Bugünkü durum çağdaş uygarlık için bir parametre daha belirliyor: çağdaş Batı uygarlığına yakınlık. Bunun öğelerinin biri bilimsel ve teknolojik; ikincisi davranışsaldır. Fakat bunlar ithal edildiği zaman uygar olunmuyor. Kendi gelişmeniz içinde üretilmesi gerek. İthal daha hızlı gelişme olanağı sağlıyor.Kendisi ile birlikte uygarlık getirmiyor.

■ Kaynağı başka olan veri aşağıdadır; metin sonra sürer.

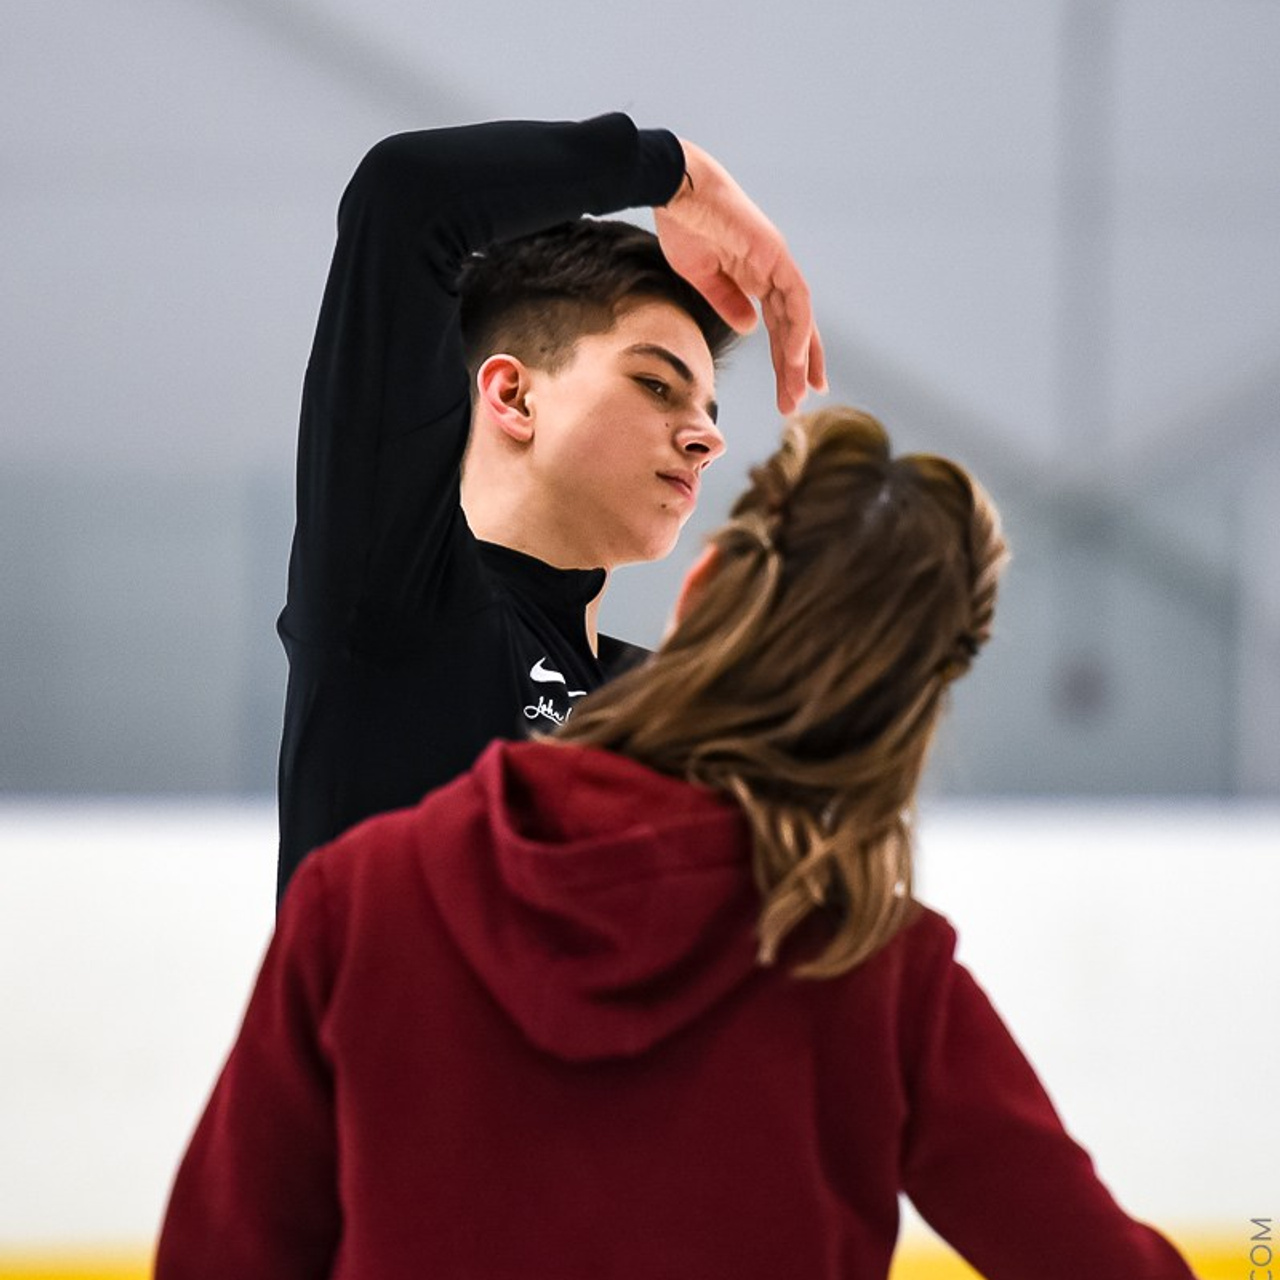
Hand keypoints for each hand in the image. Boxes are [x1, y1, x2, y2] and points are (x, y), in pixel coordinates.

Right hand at [654, 139, 826, 414]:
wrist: (675, 189)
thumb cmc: (683, 225)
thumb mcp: (703, 277)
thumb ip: (728, 302)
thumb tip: (750, 328)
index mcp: (756, 276)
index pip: (779, 325)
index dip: (785, 357)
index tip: (790, 388)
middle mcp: (772, 271)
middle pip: (793, 327)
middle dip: (796, 368)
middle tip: (797, 402)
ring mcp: (777, 261)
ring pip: (798, 319)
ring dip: (799, 358)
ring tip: (798, 392)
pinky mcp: (775, 253)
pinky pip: (794, 300)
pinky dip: (797, 330)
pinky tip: (795, 358)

Geçmişe bakarsanız İslam’da da, Türkiye’de de uygar davranışlar öğütleyen düşünür, mutasavvıf ve şairimiz var. Fakat kitap basmayan, okuma yazmayan, okul olmayan bu toplumda bu mesajlar üç beş kişi arasında bilinen aforizma’lar (özdeyişler) olarak kalmışlar. Uygarlık yaygın olmayınca toplum da uygar olmuyor.

Çağın gerisinde kalma formülü

Biz uygarlık çabasının ivmesini 1950’den sonra yitirdik. Bu bağlamda Batı kapitalizminin rolünü unutmayın! Çünkü ‘Size demokrasi ile birlikte teknoloji de verelim!’ dedikleri zaman, giderek modern teknolojinin sağladığı yaşamsal perspektifin yani, motorun, otomobilin, uçağın geminin, elektrikli bütün araçların, telefonun, radyonun, televizyonun getireceği rahatlığın, bunların arkasıdaki gerçek strüktürel ve kültürel motiflerin, cahil toplumların merak ve istek listesinde olmadığını, uyumlu müşteriler yarattıklarını biliyorlardı. Üretimin sınırlı, tüketimin sınırsız olması, uygar geleneği olmayan toplum için çağın gerisinde kalma formülüdür.

Köylüyü topraktan ayırıp kentte ucuz işçi yapınca tüketim toplumu oluşuyor. Bu devleşince büyük, çirkin tarihini yok etmiş, zamanını yollarda geçiren halkı ve otomobil istilasına uğramış toprakları ile, İstanbul gibi dev megalopolisler oluşuyor

Bu evrensel, dahiyane bir sömürü mekanizmasıdır. Buna bir emperyalist komplo olarak değil, değil, kapitalizmin evrensel ekonomik programı olarak bakmamız gerek. Tebrik bile edebiliriz. Sağılacak toplumlar belirlenmiş. Başında Müslümanlar geliyor. Anlamamız gereken bu mekanizmadır. Çünkü sömürüyü bize gelişme olarak sunuyorlar. Sunucular, programı yapan Batılı dahiler değil , onların dünyaya dağılmış ortakları.

Fakat bir sorun var: Dünya çok kalabalık. Fakir çok. Mükemmel programa karşın, bu kalabalıkların karnı doymadığı zaman, kargaşanın sınırını dahiler de hesaplayamaz.

Doğan Kuban


*Bu yazı HBT'nin 52. sayısında yayınlanmıştır.